**Short exercise 1**
In the SQL Server data types lesson, how many bytes does TINYINT use, and what range of values can it hold?
**Short exercise 2**
Update everything in the SQL Server data types lesson from "MS SQL Lesson" down to "working example throughout." by putting "ShopDemo" wherever "DataplexaStore" appears, and write out that stretch in full.

**Extracted text**
MS SQL Lesson 9 – SQL Server Data Types | Dataplexa

SQL Server Data Types

Every column in every table has a data type, and that single decision — made once at table creation — affects storage size, query performance, index efficiency, and data accuracy for the entire lifetime of the database. A column defined too broadly wastes space and slows comparisons. A column defined too narrowly causes truncation errors or forces expensive workarounds later. A type mismatch between a column and the value being compared against it silently disables index use, turning a millisecond lookup into a full table scan. This lesson covers every major data type category in SQL Server, explains when to use each one, and shows the real consequences of getting the choice wrong — using the DataplexaStore schema as the working example throughout.

Exact Numeric Types — Integers

Integer types store whole numbers with no decimal component. SQL Server offers four integer types that differ only in their storage size and the range of values they can hold. TINYINT uses 1 byte and holds 0 to 255 — suitable for small lookup codes and ratings. SMALLINT uses 2 bytes and holds −32,768 to 32,767. INT uses 4 bytes and holds approximately −2.1 billion to 2.1 billion — the right default for most primary keys and quantity columns. BIGINT uses 8 bytes and holds up to 9.2 quintillion — reserved for columns that genuinely need that range, such as financial transaction counters at scale. The principle is always to use the smallest type that comfortably covers the expected range — not because storage is expensive today, but because narrower types fit more rows per page, which means more rows fit in the Buffer Pool per megabyte of RAM, which directly improves query speed.

-- Compare the four integer types: storage size and value range

SELECT
    'TINYINT'   AS type_name, 1    AS bytes, 0           AS min_value, 255          AS max_value
UNION ALL SELECT
    'SMALLINT',                2,             -32768,                    32767
UNION ALL SELECT
    'INT',                     4,             -2147483648,               2147483647
UNION ALL SELECT
    'BIGINT',                  8,             -9223372036854775808,      9223372036854775807;

-- Check which integer type each DataplexaStore column uses
SELECT
    TABLE_NAME,
    COLUMN_NAME,
    DATA_TYPE,
    NUMERIC_PRECISION               AS digits
FROM INFORMATION_SCHEMA.COLUMNS
WHERE DATA_TYPE IN ('int','tinyint','smallint','bigint')
  AND TABLE_NAME IN ('Users','Products','Orders','OrderItems','Reviews')
ORDER BY TABLE_NAME, COLUMN_NAME;

type_name bytes min_value max_value
───────── ───── ──────────────────── ────────────────────
TINYINT 1 0 255
SMALLINT 2 -32768 32767
INT 4 -2147483648 2147483647
BIGINT 8 -9223372036854775808 9223372036854775807

TABLE_NAME COLUMN_NAME DATA_TYPE digits
────────── ──────────── ───────── ──────
OrderItems OrderID int 10
OrderItems OrderItemID int 10
OrderItems ProductID int 10
OrderItems Quantity int 10
Orders OrderID int 10
Orders UserID int 10
Products ProductID int 10
Products StockQty int 10
Reviews ProductID int 10
Reviews Rating tinyint 3
Reviews ReviewID int 10
Reviews UserID int 10
Users UserID int 10

Rating uses TINYINT because valid values are 1–5 — there is no reason to allocate 4 bytes for a column that will never exceed the value 5
All primary and foreign key columns use INT — they will comfortably hold millions of rows before approaching the 2.1 billion limit, and INT aligns naturally with IDENTITY(1,1)

**Data provided**
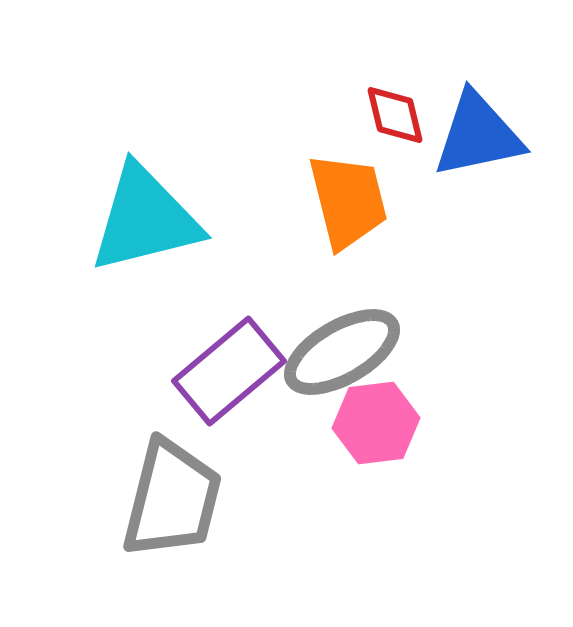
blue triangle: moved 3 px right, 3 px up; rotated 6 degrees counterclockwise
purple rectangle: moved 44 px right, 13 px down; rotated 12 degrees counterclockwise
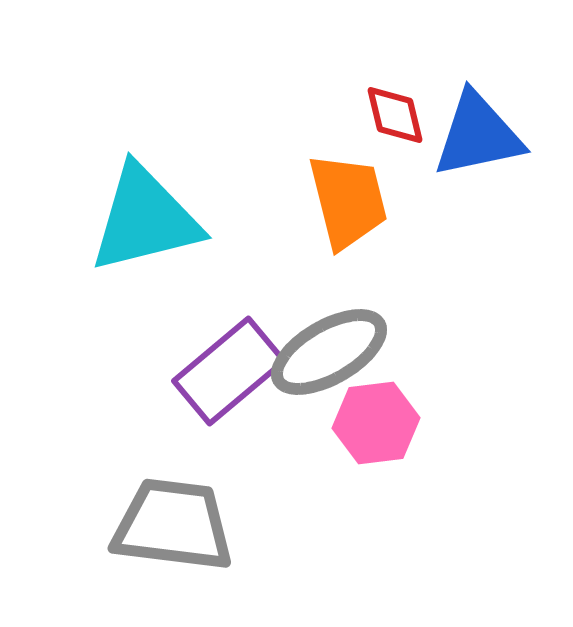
gray ellipse: moved 13 px left
gray trapezoid: moved 1 px right, 26 px down; rotated 97 degrees counterclockwise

**Complete answer 1**
TINYINT uses 1 byte and holds 0 to 255.

**Complete answer 2**
MS SQL Lesson 9 – SQL Server Data Types | Dataplexa

SQL Server Data Types

Every column in every table has a data type, and that single decision — made once at table creation — affects storage size, query performance, index efficiency, and data accuracy for the entire lifetime of the database. A column defined too broadly wastes space and slows comparisons. A column defined too narrowly causes truncation errors or forces expensive workarounds later. A type mismatch between a column and the value being compared against it silently disables index use, turning a millisecond lookup into a full table scan. This lesson covers every major data type category in SQL Server, explains when to use each one, and shows the real consequences of getting the choice wrong — using the ShopDemo schema as the working example throughout.